Today, while the band’s chart-topping presence isn’t what it once was, Aerosmith remains an active touring band. In 2011, the group, which has won four Grammy Awards, was inducted into the Rock and Roll Hall of Fame. The following year, Aerosmith issued its 15th studio album, Music from Another Dimension, and followed the release with an international tour.
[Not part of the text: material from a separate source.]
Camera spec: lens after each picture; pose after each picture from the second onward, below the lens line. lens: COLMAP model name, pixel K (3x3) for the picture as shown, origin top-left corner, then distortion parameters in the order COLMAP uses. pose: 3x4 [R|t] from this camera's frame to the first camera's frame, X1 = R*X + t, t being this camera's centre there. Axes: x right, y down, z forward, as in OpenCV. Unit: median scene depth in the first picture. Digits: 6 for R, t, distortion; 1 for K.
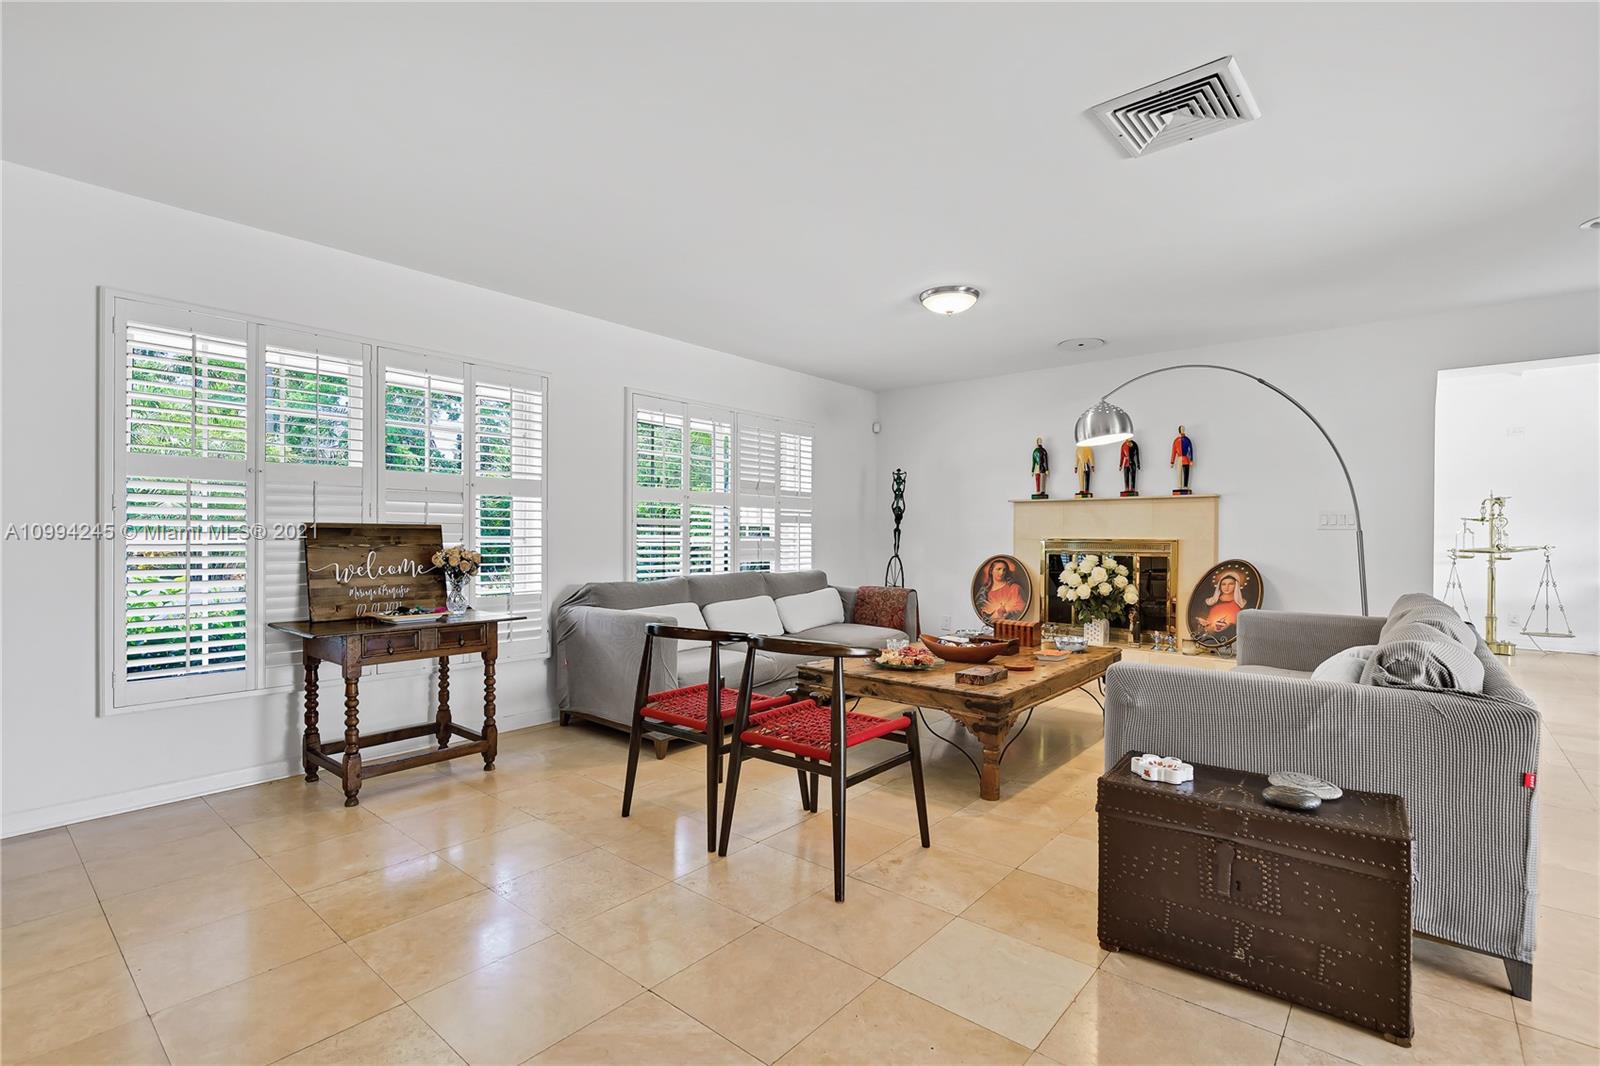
lens RADIAL K [[734.0, 0, 803.8], [0, 734.0, 536.3], [0, 0, 1]] dist [-0.001672, -0.000124]
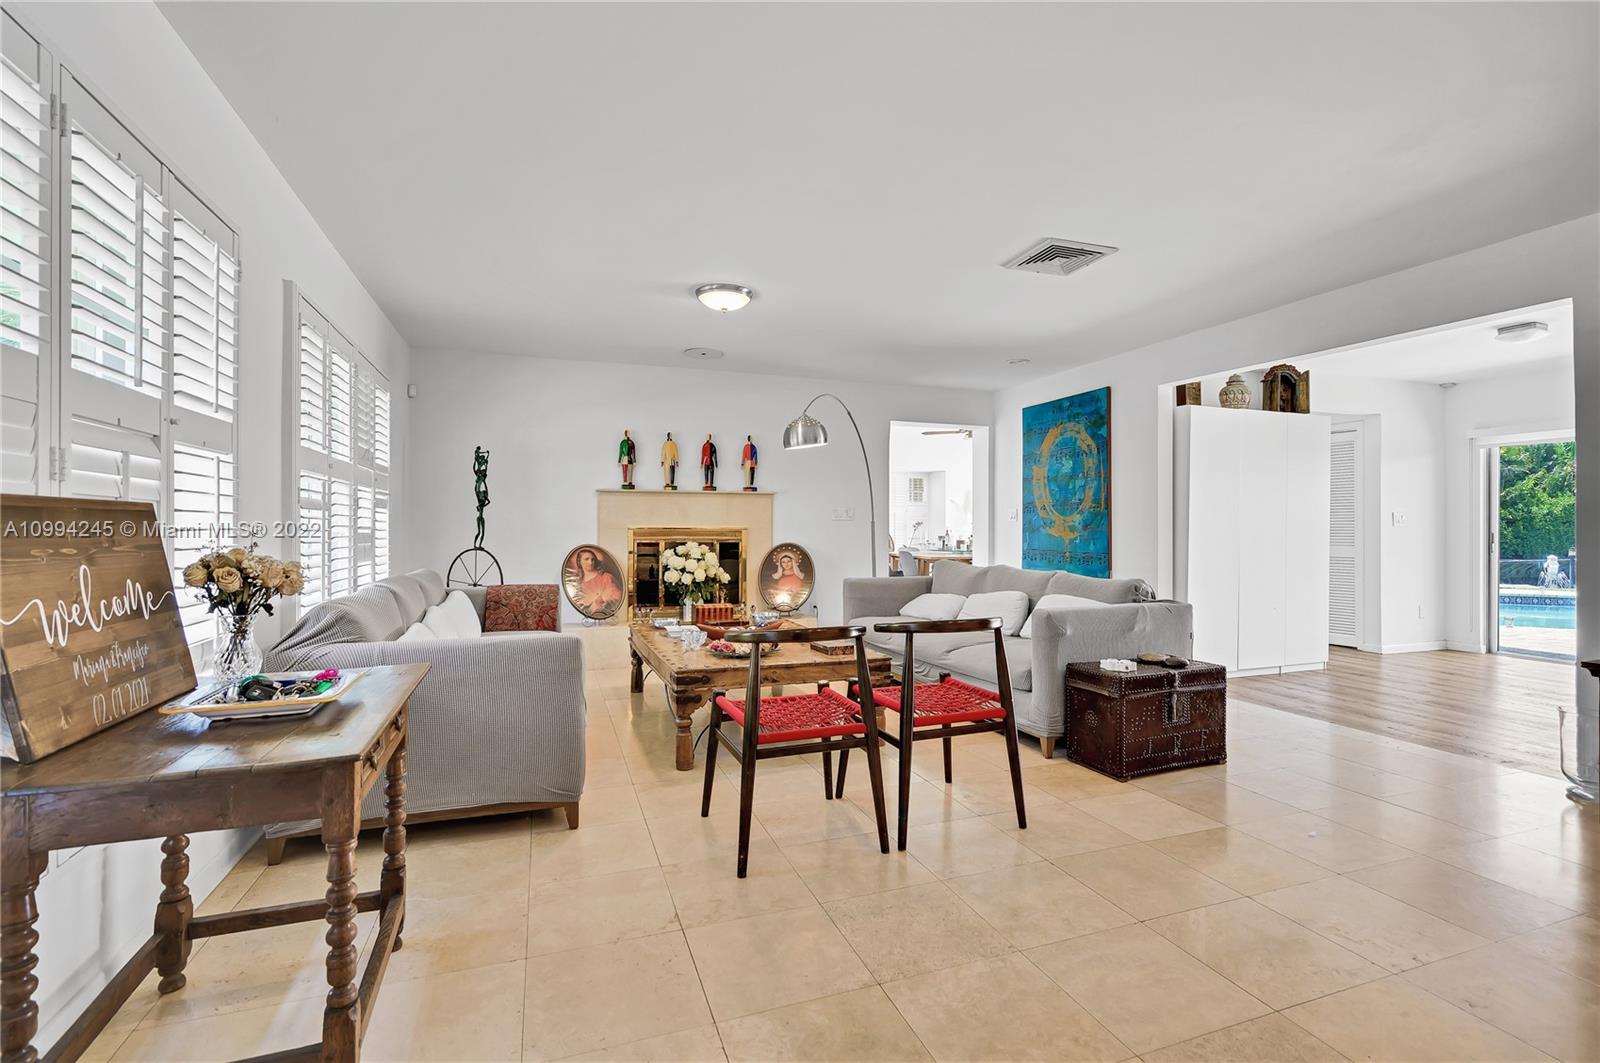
lens RADIAL K [[737.1, 0, 804.0], [0, 737.1, 526.3], [0, 0, 1]] dist [-0.001807, -0.000105]
pose [[0.502658, -0.003084, 0.864480, -0.467016], [0.000997, 0.999995, 0.002987, -0.001710], [-0.864485, -0.000640, 0.502658, 0.276236]]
Over the years, Perry has worked with numerous musicians outside of Aerosmith. His collaborations include a 2015 project with Alice Cooper and Johnny Depp. The group, known as the Hollywood Vampires, released its debut album that same year and performed at the 58th Grammy Awards ceremony in February 2016. The following July, Perry collapsed during a gig with the band in New York's Coney Island. He was rushed to a local hospital where he was reported to be in stable condition and with family by his side. Perry was back on stage nearly two weeks later after recovering from “dehydration and exhaustion.” No official cause of the collapse was released.
In addition to the Hollywood Vampires, Perry has released three solo albums and four additional albums under the name the Joe Perry Project.
In 2013 Perry and Tyler were inducted into the Songwriters Hall of Fame. Perry penned his autobiography, Rocks: My Life in and out of Aerosmith, in 2014.
Joe Perry has been married twice. He has one son, Adrian, from his first marriage, to Elyssa Jerret (1975-1982). Perry and his second wife, Billie, married in 1985, and they have two sons together, Tony and Roman. Billie also has a son from a previous relationship, Aaron. Perry and Billie split their time among New England, Florida, and Los Angeles.
Avid animal lovers, Perry and Billie have built an animal shelter in their community. They also raise once-endangered Friesian horses at their farm in Vermont. Additionally, they support efforts to protect marine life in collaboration with Sea Shepherd Conservation Society.